> **Instructions for the task**:
Report back each line of the records that contains the string "투약군은".

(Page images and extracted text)
···

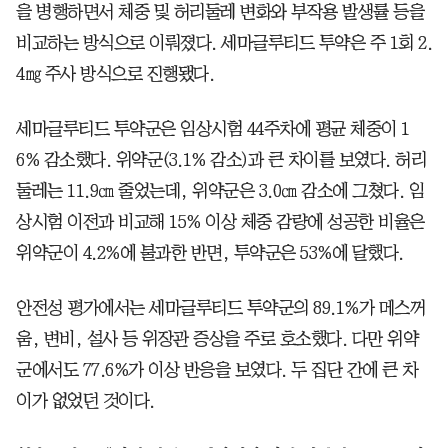
을 병행하면서 체중 및 허리둘레 변화와 부작용 발생률 등을
비교하는 방식으로 이뤄졌다. 세마글루티드 투약은 주 1회 2.
4㎎ 주사 방식으로 진행됐다.
세마글루티드 투약군은 임상시험 44주차에 평균 체중이 1
6% 감소했다. 위약군(3.1% 감소)과 큰 차이를 보였다. 허리
둘레는 11.9㎝ 줄었는데, 위약군은 3.0㎝ 감소에 그쳤다. 임
상시험 이전과 비교해 15% 이상 체중 감량에 성공한 비율은
위약군이 4.2%에 불과한 반면, 투약군은 53%에 달했다.
안전성 평가에서는 세마글루티드 투약군의 89.1%가 메스꺼
움, 변비, 설사 등 위장관 증상을 주로 호소했다. 다만 위약
군에서도 77.6%가 이상 반응을 보였다. 두 집단 간에 큰 차
이가 없었던 것이다.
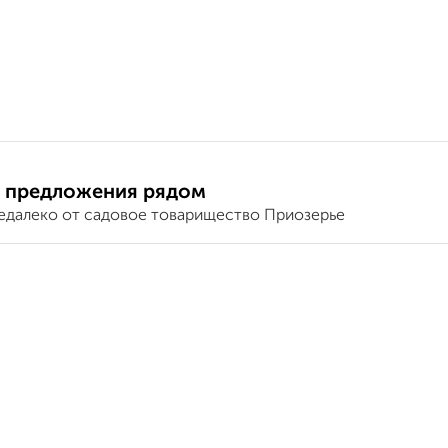
 предложения рядом
едалеко от садовое товарищество Приозерье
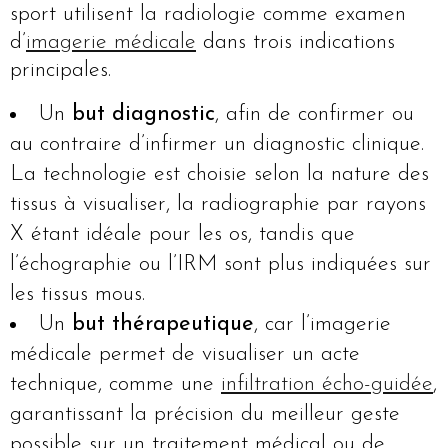
sport utilisent la radiologie comme examen
d’
imagerie médicale
dans trois indications
principales.
Un
but diagnostic
, afin de confirmer ou
au contraire d’infirmer un diagnostic clinique.
La technologie est choisie selon la nature des
tissus à visualiser, la radiographie par rayons
X étant idéale pour les os, tandis que
l’échographie ou l’IRM sont plus indiquées sur
les tissus mous.
Un
but thérapeutique
, car l’imagerie
médicale permet de visualiser un acte
technique, comme une
infiltration écho-guidée
,
garantissant la précision du meilleur geste
possible sur un traitement médical ou de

···

> **Answer space**:
세마글루티드 투약군은 임상시험 44주차에 평균 체중이 1
위약군이 4.2%에 불과한 반면, 투약군은 53%에 달했다.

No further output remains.